Challenges We Ran Into
Our biggest challenge was coordinating four developers building separate systems in parallel. Each team member worked on a different layer, including computer vision, LLM integration, API routing, and frontend UI. When we integrated everything under time pressure, we ran into data mismatches, naming inconsistencies, and merge conflicts. A key technical hurdle was crafting prompts that consistently produced structured, specific, and actionable coaching feedback instead of generic responses.

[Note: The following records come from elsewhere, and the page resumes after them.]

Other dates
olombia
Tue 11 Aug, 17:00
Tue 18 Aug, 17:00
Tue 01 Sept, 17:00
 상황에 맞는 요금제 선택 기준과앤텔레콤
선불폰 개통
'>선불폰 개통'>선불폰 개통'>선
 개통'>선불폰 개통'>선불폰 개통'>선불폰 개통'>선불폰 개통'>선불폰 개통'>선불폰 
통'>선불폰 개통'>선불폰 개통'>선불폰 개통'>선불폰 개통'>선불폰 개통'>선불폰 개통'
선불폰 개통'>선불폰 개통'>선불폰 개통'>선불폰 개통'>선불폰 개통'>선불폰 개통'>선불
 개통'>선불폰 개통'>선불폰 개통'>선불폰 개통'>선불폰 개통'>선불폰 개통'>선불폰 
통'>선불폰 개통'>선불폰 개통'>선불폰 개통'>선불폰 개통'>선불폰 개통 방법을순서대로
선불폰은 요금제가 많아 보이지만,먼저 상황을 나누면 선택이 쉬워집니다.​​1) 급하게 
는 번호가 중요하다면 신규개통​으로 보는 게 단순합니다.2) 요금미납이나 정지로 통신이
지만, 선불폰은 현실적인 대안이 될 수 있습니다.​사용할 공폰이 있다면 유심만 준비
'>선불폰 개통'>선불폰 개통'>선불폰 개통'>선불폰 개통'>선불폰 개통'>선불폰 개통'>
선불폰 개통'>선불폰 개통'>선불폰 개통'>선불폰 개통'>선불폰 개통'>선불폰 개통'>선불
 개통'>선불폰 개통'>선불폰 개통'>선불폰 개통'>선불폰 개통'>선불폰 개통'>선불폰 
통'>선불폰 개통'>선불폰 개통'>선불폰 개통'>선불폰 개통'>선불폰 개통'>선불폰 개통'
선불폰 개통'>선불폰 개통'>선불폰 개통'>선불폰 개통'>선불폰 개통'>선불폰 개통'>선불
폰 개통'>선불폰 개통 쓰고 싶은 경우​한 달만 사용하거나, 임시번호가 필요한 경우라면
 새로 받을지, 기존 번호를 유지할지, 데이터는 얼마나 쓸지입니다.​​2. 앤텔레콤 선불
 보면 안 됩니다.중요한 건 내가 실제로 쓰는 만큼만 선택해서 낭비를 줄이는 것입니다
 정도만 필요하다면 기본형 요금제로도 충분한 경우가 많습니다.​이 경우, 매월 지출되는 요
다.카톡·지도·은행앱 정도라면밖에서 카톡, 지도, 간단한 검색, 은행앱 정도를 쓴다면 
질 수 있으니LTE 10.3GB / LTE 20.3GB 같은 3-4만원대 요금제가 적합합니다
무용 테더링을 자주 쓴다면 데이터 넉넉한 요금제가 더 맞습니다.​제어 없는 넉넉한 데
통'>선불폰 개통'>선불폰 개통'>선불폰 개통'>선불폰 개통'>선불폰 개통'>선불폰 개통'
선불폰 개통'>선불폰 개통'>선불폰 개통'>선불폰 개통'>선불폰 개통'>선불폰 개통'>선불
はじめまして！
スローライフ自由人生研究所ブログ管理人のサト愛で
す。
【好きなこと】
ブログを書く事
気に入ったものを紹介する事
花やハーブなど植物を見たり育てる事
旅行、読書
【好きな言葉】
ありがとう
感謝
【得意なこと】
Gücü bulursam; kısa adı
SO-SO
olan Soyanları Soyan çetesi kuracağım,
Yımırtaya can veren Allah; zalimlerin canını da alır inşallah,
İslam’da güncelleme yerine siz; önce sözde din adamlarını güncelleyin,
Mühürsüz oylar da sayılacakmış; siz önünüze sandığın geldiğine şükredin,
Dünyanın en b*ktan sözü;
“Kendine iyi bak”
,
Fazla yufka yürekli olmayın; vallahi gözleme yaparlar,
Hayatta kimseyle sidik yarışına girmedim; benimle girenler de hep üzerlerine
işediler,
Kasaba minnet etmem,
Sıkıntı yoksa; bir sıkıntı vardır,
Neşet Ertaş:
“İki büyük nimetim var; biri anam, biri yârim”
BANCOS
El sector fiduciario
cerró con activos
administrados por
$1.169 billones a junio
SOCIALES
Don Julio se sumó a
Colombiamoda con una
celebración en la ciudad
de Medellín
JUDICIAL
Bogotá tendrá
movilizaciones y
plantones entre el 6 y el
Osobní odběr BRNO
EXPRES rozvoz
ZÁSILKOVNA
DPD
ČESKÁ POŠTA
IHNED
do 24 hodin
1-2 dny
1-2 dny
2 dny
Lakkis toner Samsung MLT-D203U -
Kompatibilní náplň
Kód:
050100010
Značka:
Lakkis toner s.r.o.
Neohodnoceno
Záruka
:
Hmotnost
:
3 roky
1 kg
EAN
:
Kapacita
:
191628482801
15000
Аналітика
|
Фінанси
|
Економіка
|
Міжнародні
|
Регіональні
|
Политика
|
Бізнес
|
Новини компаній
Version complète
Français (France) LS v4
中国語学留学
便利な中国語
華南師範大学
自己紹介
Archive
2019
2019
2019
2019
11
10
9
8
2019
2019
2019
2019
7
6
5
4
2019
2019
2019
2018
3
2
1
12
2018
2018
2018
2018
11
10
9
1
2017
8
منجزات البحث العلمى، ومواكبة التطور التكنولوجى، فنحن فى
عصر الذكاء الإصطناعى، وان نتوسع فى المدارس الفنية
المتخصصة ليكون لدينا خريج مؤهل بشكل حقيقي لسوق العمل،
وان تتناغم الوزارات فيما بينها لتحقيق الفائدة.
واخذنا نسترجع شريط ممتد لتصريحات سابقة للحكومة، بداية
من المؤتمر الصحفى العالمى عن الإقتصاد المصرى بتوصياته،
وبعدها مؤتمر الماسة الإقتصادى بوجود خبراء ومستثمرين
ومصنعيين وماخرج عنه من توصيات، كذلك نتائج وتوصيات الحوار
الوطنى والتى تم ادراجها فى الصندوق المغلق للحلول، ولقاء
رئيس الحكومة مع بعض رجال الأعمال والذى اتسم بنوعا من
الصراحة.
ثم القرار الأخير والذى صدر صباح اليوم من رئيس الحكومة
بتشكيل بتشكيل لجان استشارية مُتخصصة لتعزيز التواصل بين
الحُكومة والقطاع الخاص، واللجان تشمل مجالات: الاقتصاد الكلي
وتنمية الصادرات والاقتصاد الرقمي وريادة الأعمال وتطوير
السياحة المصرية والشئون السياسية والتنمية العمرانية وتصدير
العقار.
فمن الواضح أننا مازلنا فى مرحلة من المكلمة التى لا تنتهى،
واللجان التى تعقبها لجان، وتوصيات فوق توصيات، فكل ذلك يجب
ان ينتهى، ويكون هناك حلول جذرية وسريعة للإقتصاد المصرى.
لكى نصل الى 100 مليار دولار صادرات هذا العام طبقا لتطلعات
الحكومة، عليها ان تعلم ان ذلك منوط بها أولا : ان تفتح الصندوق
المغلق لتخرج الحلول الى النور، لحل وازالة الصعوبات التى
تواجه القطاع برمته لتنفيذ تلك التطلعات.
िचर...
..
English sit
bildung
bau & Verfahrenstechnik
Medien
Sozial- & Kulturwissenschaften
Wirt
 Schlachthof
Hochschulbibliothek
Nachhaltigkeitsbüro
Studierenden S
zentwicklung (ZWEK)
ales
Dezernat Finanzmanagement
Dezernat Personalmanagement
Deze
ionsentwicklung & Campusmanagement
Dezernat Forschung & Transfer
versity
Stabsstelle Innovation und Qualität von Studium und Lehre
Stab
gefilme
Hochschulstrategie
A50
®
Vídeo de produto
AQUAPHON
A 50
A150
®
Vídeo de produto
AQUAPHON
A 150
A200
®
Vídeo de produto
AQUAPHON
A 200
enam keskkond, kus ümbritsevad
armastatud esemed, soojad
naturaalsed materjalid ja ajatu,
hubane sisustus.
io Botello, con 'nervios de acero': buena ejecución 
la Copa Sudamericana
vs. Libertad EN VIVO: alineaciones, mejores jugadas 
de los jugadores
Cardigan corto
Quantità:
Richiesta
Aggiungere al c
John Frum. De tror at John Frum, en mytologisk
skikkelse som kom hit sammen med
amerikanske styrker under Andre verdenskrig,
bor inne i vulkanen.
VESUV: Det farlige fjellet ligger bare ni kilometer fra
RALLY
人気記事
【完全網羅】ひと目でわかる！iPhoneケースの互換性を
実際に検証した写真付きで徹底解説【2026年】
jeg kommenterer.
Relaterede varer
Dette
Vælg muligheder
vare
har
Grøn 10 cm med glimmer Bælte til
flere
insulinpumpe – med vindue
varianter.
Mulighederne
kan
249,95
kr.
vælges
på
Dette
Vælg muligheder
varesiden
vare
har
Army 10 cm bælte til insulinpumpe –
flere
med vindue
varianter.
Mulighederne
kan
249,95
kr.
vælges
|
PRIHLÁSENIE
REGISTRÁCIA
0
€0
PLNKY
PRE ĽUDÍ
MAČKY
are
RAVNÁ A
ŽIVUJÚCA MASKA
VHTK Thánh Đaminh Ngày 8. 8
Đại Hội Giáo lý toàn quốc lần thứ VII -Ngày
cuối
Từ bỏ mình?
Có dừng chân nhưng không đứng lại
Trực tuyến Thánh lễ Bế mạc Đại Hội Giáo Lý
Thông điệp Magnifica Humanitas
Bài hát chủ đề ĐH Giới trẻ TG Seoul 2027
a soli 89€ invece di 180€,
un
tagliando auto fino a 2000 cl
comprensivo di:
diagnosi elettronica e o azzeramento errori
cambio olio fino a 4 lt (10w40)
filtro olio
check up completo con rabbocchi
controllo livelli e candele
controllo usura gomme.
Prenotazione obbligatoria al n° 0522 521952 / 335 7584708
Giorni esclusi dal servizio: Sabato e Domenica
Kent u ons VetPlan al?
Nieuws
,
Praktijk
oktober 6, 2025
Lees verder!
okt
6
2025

Accomplishments We’re Proud Of
We are proud that the full pipeline works end to end, transforming a real uploaded video into structured biomechanical data and coherent, personalized coaching advice. We are also proud of the interface, which feels polished and intentional rather than like a typical hackathon prototype. The final product looks and feels like something an athlete would genuinely use to improve their performance and reduce injury risk.
What We Learned
Through this project, we learned how to architect a system so that independent components can be developed in parallel and integrated cleanly. We gained hands on experience with pose landmark detection, structured prompt engineering for reliable JSON outputs from LLMs, handling multipart video uploads between a React frontend and a FastAPI backend, and managing Git workflows within a fast paced team environment.
What’s Next for RedWings AI
Next, we plan to expand support to a wider range of sports and movement types so the platform can adapt to different athletic demands. We also aim to improve the accuracy and robustness of our biomechanical analysis by refining pose detection, incorporating more advanced movement metrics, and making the system more resilient across varied video conditions. Our long term vision is to build a scalable AI coaching platform that delivers precise, data driven performance insights to athletes everywhere.